→ **WORK ITEM**
Please reproduce the part of the Swift gradient question starting with "I'd like to" and going on through "tuple (NSColor, CGFloat).", word for word.

Yuma Technical Inc.
Yuma Technical Inc.

Reputation: 723

How store a tuple for NSGradient(colorsAndLocations:) in swift

To apply a gradient to a NSView, it seems best to make a class that inherits from NSView and override the draw method that sets a path and draws the gradient.

class GradientView: NSView {

var startColor = NSColor.red
var startPosition: CGFloat = 0
var endColor = NSColor.white
var endPosition: CGFloat = 1
var rotation: CGFloat = 0


override func draw(_ dirtyRect: NSRect) {
    super.draw(dirtyRect)

    let bgGradient = NSGradient(colorsAndLocations: (startColor, startPosition), (endColor, endPosition))
    let path = NSBezierPath.init(rect: self.bounds)
    bgGradient?.draw(in: path, angle: rotation)
}
}

(Let me know if there's a better/easier way...)

It works great, but now I want to send a custom collection of colors & color-stops. Note: *With this above method, I am limited to defining two (the startColor & startPosition and endColor & endPosition) only.

I'd like to use (an array ? of) tuples (containing several colors and their stop values). The API to set a color and location is NSGradient(colorsAndLocations:) and uses the tuple (NSColor, CGFloat).

Dataset items:
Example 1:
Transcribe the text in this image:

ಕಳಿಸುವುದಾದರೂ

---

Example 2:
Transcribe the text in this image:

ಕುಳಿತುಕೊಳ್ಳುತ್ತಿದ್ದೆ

→ **EXERCISE OUTPUT**
I'd like to use (an array ? of) tuples (containing several colors and their stop values). The API to set a color and location is NSGradient(colorsAndLocations:) and uses the tuple (NSColor, CGFloat).